■ WHAT TO DO ■
Each entry needs to be copied exactly, with nothing left out.

■ INPUT DATA ■
_ _ _ _

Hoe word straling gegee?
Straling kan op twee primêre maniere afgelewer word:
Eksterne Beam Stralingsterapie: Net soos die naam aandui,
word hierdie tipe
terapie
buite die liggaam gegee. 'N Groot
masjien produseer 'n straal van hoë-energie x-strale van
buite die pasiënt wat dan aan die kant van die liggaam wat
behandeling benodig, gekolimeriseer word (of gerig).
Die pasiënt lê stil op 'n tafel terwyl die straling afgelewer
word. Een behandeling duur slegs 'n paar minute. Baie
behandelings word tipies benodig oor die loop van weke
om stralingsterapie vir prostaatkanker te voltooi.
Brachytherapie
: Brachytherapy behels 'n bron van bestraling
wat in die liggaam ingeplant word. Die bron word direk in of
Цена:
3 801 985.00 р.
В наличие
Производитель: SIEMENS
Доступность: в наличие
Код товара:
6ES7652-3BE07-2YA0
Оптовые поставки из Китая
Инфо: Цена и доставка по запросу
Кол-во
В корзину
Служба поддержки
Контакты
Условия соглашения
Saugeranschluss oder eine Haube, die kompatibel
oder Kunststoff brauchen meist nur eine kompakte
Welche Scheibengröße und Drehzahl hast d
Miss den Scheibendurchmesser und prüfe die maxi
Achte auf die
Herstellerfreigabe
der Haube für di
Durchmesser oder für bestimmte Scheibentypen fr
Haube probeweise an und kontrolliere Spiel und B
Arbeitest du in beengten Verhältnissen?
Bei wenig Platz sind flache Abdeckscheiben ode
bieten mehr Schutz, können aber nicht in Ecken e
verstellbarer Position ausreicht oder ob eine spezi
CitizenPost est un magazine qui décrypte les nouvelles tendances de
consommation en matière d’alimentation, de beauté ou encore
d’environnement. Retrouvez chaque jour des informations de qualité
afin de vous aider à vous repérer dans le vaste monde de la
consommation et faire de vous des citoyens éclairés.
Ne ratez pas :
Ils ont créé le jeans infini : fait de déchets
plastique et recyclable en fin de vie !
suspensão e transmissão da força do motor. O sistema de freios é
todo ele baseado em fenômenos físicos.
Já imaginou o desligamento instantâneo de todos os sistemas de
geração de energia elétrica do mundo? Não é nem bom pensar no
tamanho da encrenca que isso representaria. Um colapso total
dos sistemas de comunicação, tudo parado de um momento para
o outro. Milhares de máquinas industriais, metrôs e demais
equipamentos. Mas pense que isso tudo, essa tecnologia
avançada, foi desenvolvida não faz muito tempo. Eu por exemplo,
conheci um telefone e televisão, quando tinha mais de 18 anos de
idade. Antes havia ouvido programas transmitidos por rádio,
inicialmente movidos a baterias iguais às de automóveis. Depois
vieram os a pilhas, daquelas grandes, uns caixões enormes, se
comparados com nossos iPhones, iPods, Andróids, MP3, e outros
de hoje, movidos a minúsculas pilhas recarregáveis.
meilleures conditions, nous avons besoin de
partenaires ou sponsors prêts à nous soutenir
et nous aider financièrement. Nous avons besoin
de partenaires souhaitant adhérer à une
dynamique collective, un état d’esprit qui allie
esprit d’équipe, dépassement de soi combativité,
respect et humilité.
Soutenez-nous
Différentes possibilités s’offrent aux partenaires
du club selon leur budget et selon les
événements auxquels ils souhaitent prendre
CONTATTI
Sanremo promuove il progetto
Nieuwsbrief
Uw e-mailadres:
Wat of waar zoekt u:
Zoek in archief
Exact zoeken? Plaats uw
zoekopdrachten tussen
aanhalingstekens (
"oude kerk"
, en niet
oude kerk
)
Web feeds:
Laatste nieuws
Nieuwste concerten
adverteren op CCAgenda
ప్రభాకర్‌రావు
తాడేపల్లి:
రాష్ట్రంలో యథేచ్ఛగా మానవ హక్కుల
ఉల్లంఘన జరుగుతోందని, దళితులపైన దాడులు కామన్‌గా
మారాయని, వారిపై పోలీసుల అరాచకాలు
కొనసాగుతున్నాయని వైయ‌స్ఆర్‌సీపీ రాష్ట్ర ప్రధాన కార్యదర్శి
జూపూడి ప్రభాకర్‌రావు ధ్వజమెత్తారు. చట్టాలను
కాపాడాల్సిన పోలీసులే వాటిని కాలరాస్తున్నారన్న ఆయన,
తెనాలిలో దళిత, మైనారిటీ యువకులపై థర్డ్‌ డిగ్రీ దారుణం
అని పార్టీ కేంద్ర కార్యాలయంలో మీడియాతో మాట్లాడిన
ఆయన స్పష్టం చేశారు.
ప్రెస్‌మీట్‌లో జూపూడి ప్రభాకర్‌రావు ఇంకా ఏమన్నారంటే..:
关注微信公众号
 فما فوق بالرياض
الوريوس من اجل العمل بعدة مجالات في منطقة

_ _ _ _

■ REPLY TO THE EXERCISE ■
Hoe word straling gegee?
Straling kan op twee primêre maniere afgelewer word:
Eksterne Beam Stralingsterapie: Net soos die naam aandui,
word hierdie tipe
terapie
buite die liggaam gegee. 'N Groot
masjien produseer 'n straal van hoë-energie x-strale van
buite die pasiënt wat dan aan die kant van die liggaam wat
behandeling benodig, gekolimeriseer word (of gerig).
Die pasiënt lê stil op 'n tafel terwyl die straling afgelewer
word. Een behandeling duur slegs 'n paar minute. Baie
behandelings word tipies benodig oor die loop van weke
om stralingsterapie vir prostaatkanker te voltooi.
Brachytherapie
: Brachytherapy behels 'n bron van bestraling
wat in die liggaam ingeplant word. Die bron word direk in of
Цена:
3 801 985.00 р.
В наличие
Производитель: SIEMENS
Доступность: в наличие
Код товара:
6ES7652-3BE07-2YA0
Оптовые поставки из Китая
Инфо: Цена и доставка по запросу
Кол-во
В корзину
Служба поддержки
Контакты
Условия соглашения
Saugeranschluss oder eine Haube, die kompatibel
oder Kunststoff brauchen meist nur eine kompakte
Welche Scheibengröße und Drehzahl hast d
Miss den Scheibendurchmesser und prüfe die maxi
Achte auf die
Herstellerfreigabe
der Haube für di
Durchmesser oder für bestimmte Scheibentypen fr
Haube probeweise an und kontrolliere Spiel und B
Arbeitest du in beengten Verhältnissen?
Bei wenig Platz sind flache Abdeckscheiben ode
bieten mehr Schutz, können aber nicht in Ecken e
verstellbarer Position ausreicht oder ob eine spezi
CitizenPost est un magazine qui décrypte les nouvelles tendances de
consommation en matière d’alimentation, de beauté ou encore
d’environnement. Retrouvez chaque jour des informations de qualité
afin de vous aider à vous repérer dans le vaste monde de la
consommation et faire de vous des citoyens éclairés.
Ne ratez pas :
Ils ont créé le jeans infini : fait de déchets
plastique et recyclable en fin de vie !
suspensão e transmissão da força do motor. O sistema de freios é
todo ele baseado em fenômenos físicos.
Já imaginou o desligamento instantâneo de todos os sistemas de
geração de energia elétrica do mundo? Não é nem bom pensar no
tamanho da encrenca que isso representaria. Um colapso total
dos sistemas de comunicação, tudo parado de um momento para
o outro. Milhares de máquinas industriais, metrôs e demais
equipamentos. Mas pense que isso tudo, essa tecnologia
avançada, foi desenvolvida não faz muito tempo. Eu por exemplo,
conheci um telefone e televisão, quando tinha mais de 18 anos de
idade. Antes havia ouvido programas transmitidos por rádio,
inicialmente movidos a baterias iguais às de automóveis. Depois
vieram os a pilhas, daquelas grandes, uns caixões enormes, se
comparados com nossos iPhones, iPods, Andróids, MP3, e outros
de hoje, movidos a minúsculas pilhas recarregáveis.
meilleures conditions, nous avons besoin de
partenaires ou sponsors prêts à nous soutenir
et nous aider financièrement. Nous avons besoin
de partenaires souhaitant adhérer à une
dynamique collective, un état d’esprit qui allie
esprit d’équipe, dépassement de soi combativité,
respect et humilité.
Soutenez-nous
Différentes possibilités s’offrent aux partenaires
du club selon leur budget et selon les
événements auxquels ils souhaitent prendre
CONTATTI
Sanremo promuove il progetto
Nieuwsbrief
Uw e-mailadres:
Wat of waar zoekt u:
Zoek in archief
Exact zoeken? Plaats uw
zoekopdrachten tussen
aanhalingstekens (
"oude kerk"
, en niet
oude kerk
)
Web feeds:
Laatste nieuws
Nieuwste concerten
adverteren op CCAgenda
ప్రభాకర్‌రావు
తాడేపల్లి:
రాష్ట్రంలో యథేచ్ఛగా మానవ హక్కుల
ఉల్లంఘన జరుగుతోందని, దళితులపైన దాడులు కామన్‌గా
మారాయని, వారిపై పోలీసుల అరాచకాలు
కొనసాగుతున్నాయని వైయ‌స్ఆర్‌సీపీ రాష్ట్ర ప్రధాన కార్యదర్శి
జూపూడి ప్రభాకర్‌రావు ధ్వజమెత్తారు. చట్టాలను
కాపాడాల్సిన పోలీసులే వాటిని కాలరాస్తున్నారన్న ఆయన,
తెనాలిలో దళిత, మైనారిటీ యువకులపై థర్డ్‌ డిగ్రీ దారుణం
అని పార్టీ కేంద్ర కార్యాలయంలో మీడియాతో మాట్లాడిన
ఆయన స్పష్టం చేశారు.
ప్రెస్‌మీట్‌లో జూపూడి ప్రభాకర్‌రావు ఇంకా ఏమన్నారంటే..:
关注微信公众号
 فما فوق بالرياض
الوريوس من اجل العمل بعدة مجالات في منطقة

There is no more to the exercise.